▸ Elenco dei compiti
a. Stampa il passo dell'articolo sul Monastero di Bose che comincia con «Il tempo della» e termina con «sorprendente al contempo.».
b. Rispondi a queste domande sull'articolo dedicato al Monastero di Bose:
(i) A che cosa è trasversale la scelta monastica, oltre che alle varie Osservanze?
(ii) Quale nome darebbe chi scrive a ciò che sta avvenendo a Bose?
(iii) Quale prezzo devono accettare di pagare le comunità che vivono il passaggio di purificazione e di chiarificazione?
c. Riprendi l'articolo sul Monastero di Bose dal punto in cui si ferma e continualo.
===== Articolo
Da più parti è stato denunciato il silenzio degli ambienti ecclesiastici e monastici circa il vissuto del Monastero di Bose in questi mesi e in questi ultimi giorni. Più che un silenzio di disinteresse, è un silenzio di rispetto per il travaglio che i fratelli e le sorelle della comunità di Bose stanno vivendo: dal primo fratello che ne fu l’ispiratore all’ultima novizia.
Il rispetto silenzioso degli ambienti monastici non equivale all’assenza di una parola di fraternità e di sostegno nella prova. È l’espressione della discrezione e dell’intimità dovute al sentirsi parte di quell’Ordine monastico che è ben più ampio delle figure giuridiche. La scelta monastica che ci accomuna è trasversale non solo alle varie Osservanze, ma pure alle Confessioni cristiane e alle diverse Religioni. Proprio a Bose questa «universitas monastica» è stata particolarmente coltivata e condivisa. Come monaco mi sembra di intuire cosa stia avvenendo e mi verrebbe anche da dargli un nome preciso, semplice e impegnativo: la Pasqua di Bose.
Il tempo della chiarificazione
Un passaggio fatto di purificazione e di chiarificazione che molte comunità – si potrebbe dire tutte – prima o poi devono vivere, accettando di pagare il prezzo di umiliazione e di rivelazione che comporta. Non meraviglia quello che sta succedendo e deve succedere, come non può meravigliare la sofferenza di un parto il cui momento arriva: atteso e sorprendente al contempo.
==========
===== Voci mostrate
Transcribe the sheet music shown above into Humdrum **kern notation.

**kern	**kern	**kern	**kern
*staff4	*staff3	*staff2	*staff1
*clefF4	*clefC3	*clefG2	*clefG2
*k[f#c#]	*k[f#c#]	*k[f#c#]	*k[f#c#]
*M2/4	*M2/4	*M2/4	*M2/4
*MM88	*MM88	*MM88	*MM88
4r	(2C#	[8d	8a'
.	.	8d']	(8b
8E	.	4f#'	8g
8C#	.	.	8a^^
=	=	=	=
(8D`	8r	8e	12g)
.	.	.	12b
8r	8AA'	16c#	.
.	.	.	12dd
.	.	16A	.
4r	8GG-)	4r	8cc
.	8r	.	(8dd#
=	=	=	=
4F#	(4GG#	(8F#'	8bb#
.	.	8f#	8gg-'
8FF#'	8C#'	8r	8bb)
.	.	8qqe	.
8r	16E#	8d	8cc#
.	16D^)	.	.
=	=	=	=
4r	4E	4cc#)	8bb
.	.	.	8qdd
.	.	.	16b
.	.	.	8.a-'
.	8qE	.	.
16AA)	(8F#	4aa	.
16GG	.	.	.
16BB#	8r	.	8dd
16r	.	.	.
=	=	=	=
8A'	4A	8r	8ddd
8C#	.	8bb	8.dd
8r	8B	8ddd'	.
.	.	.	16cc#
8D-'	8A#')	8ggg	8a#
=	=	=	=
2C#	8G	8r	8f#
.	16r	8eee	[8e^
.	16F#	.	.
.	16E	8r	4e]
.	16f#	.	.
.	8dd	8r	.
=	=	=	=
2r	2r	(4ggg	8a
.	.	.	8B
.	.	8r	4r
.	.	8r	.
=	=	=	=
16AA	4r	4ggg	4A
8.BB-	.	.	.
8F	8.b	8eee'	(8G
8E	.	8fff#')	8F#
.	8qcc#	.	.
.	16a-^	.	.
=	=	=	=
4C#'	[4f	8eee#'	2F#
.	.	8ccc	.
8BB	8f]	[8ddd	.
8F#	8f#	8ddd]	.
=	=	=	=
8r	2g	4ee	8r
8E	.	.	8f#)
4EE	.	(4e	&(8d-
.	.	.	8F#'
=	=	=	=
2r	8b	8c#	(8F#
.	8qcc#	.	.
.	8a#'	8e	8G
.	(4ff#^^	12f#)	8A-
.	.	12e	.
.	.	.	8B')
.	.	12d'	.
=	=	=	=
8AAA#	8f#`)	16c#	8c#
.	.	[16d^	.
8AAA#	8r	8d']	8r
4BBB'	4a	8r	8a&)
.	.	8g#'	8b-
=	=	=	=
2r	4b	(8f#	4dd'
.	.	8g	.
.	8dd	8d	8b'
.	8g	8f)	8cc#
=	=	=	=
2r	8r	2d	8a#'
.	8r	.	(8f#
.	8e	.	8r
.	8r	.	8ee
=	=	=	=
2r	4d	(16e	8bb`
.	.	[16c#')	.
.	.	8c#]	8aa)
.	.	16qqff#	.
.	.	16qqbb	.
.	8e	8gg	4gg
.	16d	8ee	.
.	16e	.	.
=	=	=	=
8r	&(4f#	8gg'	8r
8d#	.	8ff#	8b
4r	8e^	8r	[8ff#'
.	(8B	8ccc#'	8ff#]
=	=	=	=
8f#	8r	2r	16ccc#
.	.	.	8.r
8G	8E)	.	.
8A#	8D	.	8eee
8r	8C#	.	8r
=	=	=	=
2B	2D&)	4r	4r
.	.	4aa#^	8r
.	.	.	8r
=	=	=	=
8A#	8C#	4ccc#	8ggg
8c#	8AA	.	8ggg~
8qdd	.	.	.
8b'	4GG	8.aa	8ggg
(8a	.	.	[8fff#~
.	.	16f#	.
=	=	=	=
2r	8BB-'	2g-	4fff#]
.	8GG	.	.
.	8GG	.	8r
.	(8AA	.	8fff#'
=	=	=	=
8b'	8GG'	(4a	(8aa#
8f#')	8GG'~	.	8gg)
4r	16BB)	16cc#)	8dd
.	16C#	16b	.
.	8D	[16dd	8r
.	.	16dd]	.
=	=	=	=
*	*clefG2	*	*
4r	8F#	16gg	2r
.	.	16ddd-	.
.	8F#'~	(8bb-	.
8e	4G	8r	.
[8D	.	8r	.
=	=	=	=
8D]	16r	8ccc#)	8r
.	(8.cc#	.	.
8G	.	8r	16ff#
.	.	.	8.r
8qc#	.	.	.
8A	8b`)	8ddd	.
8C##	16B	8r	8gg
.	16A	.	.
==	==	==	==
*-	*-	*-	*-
==========
▸ Risposte all'esercizio
a.
Il tempo della chiarificazione
Un passaggio fatto di purificazione e di chiarificazione che molte comunità – si potrebbe dire tutte – prima o poi devono vivere, accettando di pagare il prezzo di umiliazione e di rivelazione che comporta. Non meraviglia quello che sta succedendo e deve succedere, come non può meravigliare la sofferenza di un parto il cui momento arriva: atteso e sorprendente al contempo.

b.
(i) Alle Confessioni cristiane e alle diverse Religioni.
(ii) La Pasqua di Bose.
(iii) Il prezzo di umiliazione e di rivelazione.

c.
Il dono di un carisma, se passa attraverso una persona, non può che effondersi in una comunità fino a trascendere il fondamento nella costruzione. Per questo la gratitudine non può che essere reciproca e sofferta. Se è vero che quanti si uniscono a un’avventura spirituale devono essere grati per chi ne ha permesso il fragile inizio con passione e dedizione, nondimeno chi è stato riconosciuto come ispiratore non dovrà mai dimenticare il debito con quanti gli hanno dato credito.
Sono di più i fondatori che non hanno avuto un seguito, di quelli che hanno potuto veder germogliare e fruttificare una propria intuizione di vita. Ciò che è essenziale in una fondazione è il riconoscimento esistenziale dei discepoli e la conferma da parte della Chiesa. È per questo che a scrivere la vita di Antonio del Deserto è il vescovo Atanasio e quella di Benedetto il papa Gregorio Magno.
Discernere e autenticare ogni carisma
A Bose è Pasqua in questo tempo di prova! È il tempo di una chiarificazione necessaria ed inevitabile tra la giusta complessità di ogni vita, come pure di quella monastica, e l’ambiguità che pure tocca ogni umana esistenza personale e comunitaria. Ciò che è stato evocato a tinte forti è proprio questo stato liminale della realtà di Bose, con un possibile fraintendimento tra laicità del monachesimo e impossibile secolarità di ogni forma di monachesimo anche non cristiano.
La giusta desacralizzazione intuita e voluta dal Concilio Vaticano II non può essere confusa con la secolarizzazione. Profezia di questo movimento di desacralizzazione, in vista di una evangelizzazione della vita cristiana e monastica, Bose è chiamata a vivere ora il tempo della chiarificazione con tutta la fatica che ciò comporta a livello intellettuale ed esistenziale.
L’assunzione di forme e linguaggio precisamente monastici, come pure la frequentazione della tradizione letteraria e testimoniale, non può non creare una tensione interiore e comunitaria che esige attenzioni. Aver scelto di passare da essere una «fraternità» ad essere una «fraternità monastica» per diventare il «monastero di Bose» ha il suo prezzo in termini di rigore come pure di rinuncia.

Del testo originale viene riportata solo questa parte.